Now the like is true of missions. Apply the principle there. God bless missions; our prayer goes up for them as warmly as for our soul’s salvation. When shall the utmost ends of the earth behold the salvation of our God! But the strength of missions must lie not so much in arrangements, in committees, in moneys, in men, as in waiting upon the Christ of God. We shall not do any more with a hundred thousand pounds, than with a single thousand, unless we get more grace; we shall not have more souls won with fifty missionaries than with five, unless we get ten times the amount of power from the right hand of the Most High. The waking up in missions needs to begin in our prayer meetings, and in our churches; in our personal wrestlings with God for the conversion of the heathen must lie the main strength of the workers that go out to do the deed. Let us remember this, Mary shall yet pour the box of ointment upon the head of the Anointed, Martha cannot do it.

The same thing is true in revivals. Persons will talk about getting up a revival—of all things I do believe one of the most detestable of transactions. “If you want a revival of religion,” it is said, “you must get Mr. So-and-so to preach”—with him I suppose is the residue of the Spirit. Oh, but if you want a revival, you must adopt the methods so long in vogue, and so well known as connected with such-and-such a revival! I suppose the Spirit of God is no more a free Spirit, then, as he used to be in the olden times; and whereas of old he breathed where he listed, you fancy your methods and plans can control him. It is not so; it is not so in any degree. The way to get the revival is to begin at the Master’s feet; you must go there with Mary and afterwards you may work with Martha. When every Christian’s heart is set right by feeding on Christ’s word and drinking in Christ’s Spirit, then will the revival come. When we had the long drought, some farmers watered their grass, but found it did but very little good.

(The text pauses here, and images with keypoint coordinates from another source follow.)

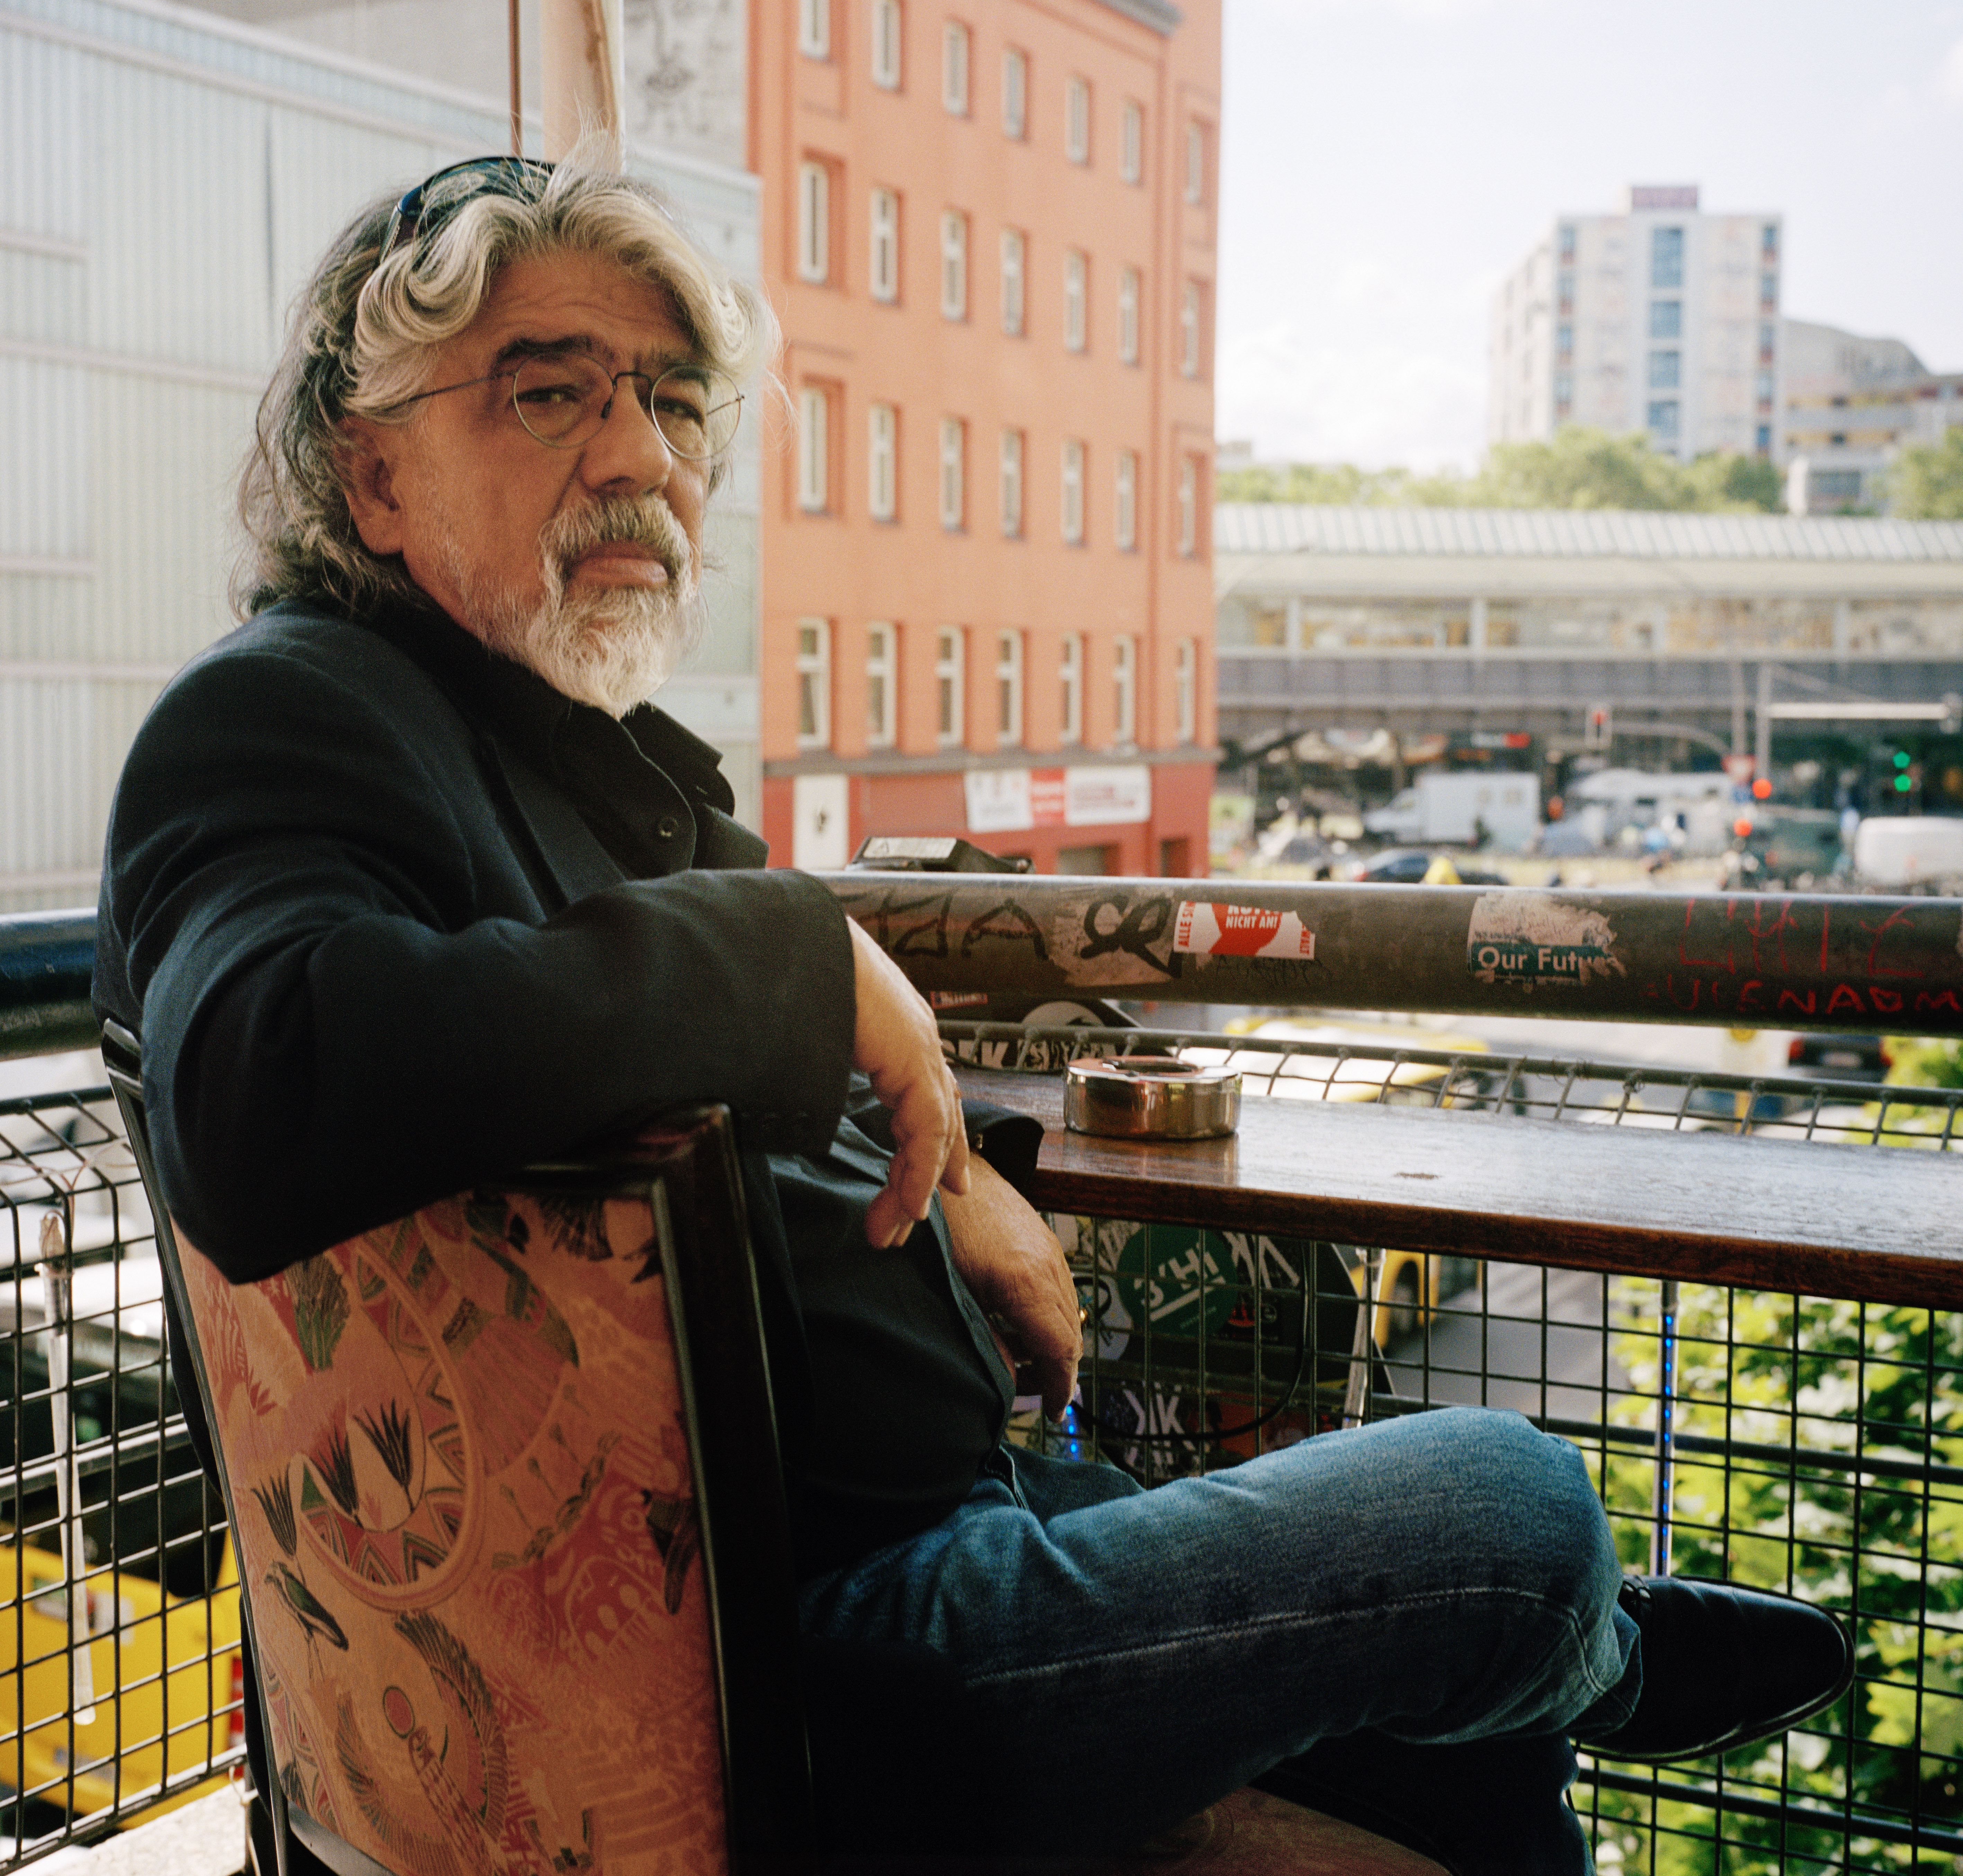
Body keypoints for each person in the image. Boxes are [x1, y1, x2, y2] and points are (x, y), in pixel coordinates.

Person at [94, 150, 1851, 1875]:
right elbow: (260, 1093)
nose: (640, 456)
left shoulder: (565, 747)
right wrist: (796, 948)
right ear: (374, 472)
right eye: (551, 393)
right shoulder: (282, 716)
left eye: (675, 404)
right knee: (1511, 1511)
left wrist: (967, 1172)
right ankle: (1600, 1643)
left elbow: (799, 1063)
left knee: (1473, 1776)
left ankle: (1555, 1679)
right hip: (797, 1675)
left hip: (914, 1552)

An Irish gentleman remarked in my hearing that he had always noticed that when it rained there were clouds about, and so all the air was in right order for the descent of rain. We have noticed the same, and it so happens that the clouds and general constitution of the atmosphere have much to do with the value of moisture for the herbs. It is no good watering them in the sun, the circumstances do not benefit them. So with revivals. Certain things done under certain circumstances become abundantly useful, but if you have not similar circumstances, you may use the same machinery, but mischief instead of good will follow. Begin yourself with the Master, and then go outward to his service, but plans of action must be secondary.

So too, lastly, if you want to serve God, as I trust you do, I charge you first be careful of your own souls; do not begin with learning how to preach, or how to teach, or how to do this and that; dear friend, get the strength within your own soul, and then even if you do not know how to use it scientifically, yet you will do much. The first thing is, get the heart warmed, stir up your manhood, brace up all your faculties, get the Christ within you, ask the everlasting God to come upon you, get him to inspire you, and then if your methods should not be according to the methods of others it will not matter, or if they should, neither will it be of consequence, having the power you will accomplish the results. But if you go about to perform the work before you have the strength from on high, you shall utterly fail. Better things we hope of you. God send them. Amen.